The reason: ILGPU and ILGPU.Algorithms are upstream projects we forked, and they originally used T4 for cross-backend code generation. SpawnDev's own additions don't depend on T4.

Other Notable Traps

SynchronizeAsync vs Synchronize in Blazor WASM

Blazor WebAssembly runs on a single thread. Calling synchronous APIs that wait on a Task will deadlock the main thread — the JS event loop can't pump message-channel callbacks while the C# call stack is blocked, and the resolution that the C# code is waiting for never arrives.
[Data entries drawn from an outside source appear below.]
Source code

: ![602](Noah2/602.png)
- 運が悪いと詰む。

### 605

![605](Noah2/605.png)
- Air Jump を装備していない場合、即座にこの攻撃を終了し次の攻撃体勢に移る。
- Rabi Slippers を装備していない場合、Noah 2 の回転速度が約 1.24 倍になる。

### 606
In Blazor WASM, always use:

  • await accelerator.SynchronizeAsync() (NOT accelerator.Synchronize())
  • await buffer.CopyToHostAsync<T>() (NOT buffer.GetAsArray1D())

On desktop, both work. Async is recommended everywhere for cross-platform code.

Browser Backend Capability Mismatches

WebGL has no atomics, no shared memory, no barriers. WebGPU and WebGL emulate Float64 and Int64. If your kernel relies on a feature, declare it via AcceleratorRequirements so the runtime selects a compatible backend instead of running on an incompatible one and producing silent garbage.

See capabilities-and-backend-selection.md for the full flag set.

The [MethodImpl(NoInlining)] Compile Cliff

Large helpers called from a kernel inline by default into the kernel body. With many call sites, this produces multi-thousand-line WGSL that hits Tint's validator size limit. Mark large multi-call helpers with [MethodImpl(MethodImplOptions.NoInlining)] so the codegen emits a real fn definition.

See kernels.md - Helper Methods and Inlining.

Build Commands

# Main library only (~2s incremental, ~10s clean)
dotnet build SpawnDev.ILGPU/SpawnDev.ILGPU.csproj

# Forked ILGPU core (runs T4 transforms on clean builds)
dotnet build ILGPU/ILGPU.csproj

# Full solution
dotnet build SpawnDev.ILGPU.slnx

# Demo apps
dotnet run --project SpawnDev.ILGPU.DemoConsole   # Desktop tests
dotnet run --project SpawnDev.ILGPU.Demo          # Browser tests via Blazor WASM

Test Commands

PlaywrightMultiTest is the only way to run tests when it's in the solution (it is). It publishes the Blazor WASM app, starts the HTTPS server with the right COI headers, launches Chromium, runs browser + desktop tests in the right order, and writes a results JSON.

# Full suite (desktop + browser, ~8-10 min)
dotnet test PlaywrightMultiTest/PlaywrightMultiTest.csproj

# Filter to a specific area
dotnet test PlaywrightMultiTest/PlaywrightMultiTest.csproj --filter "FullyQualifiedName~AcceleratorRequirements"

See the project's CLAUDE.md files for more detailed conventions per directory.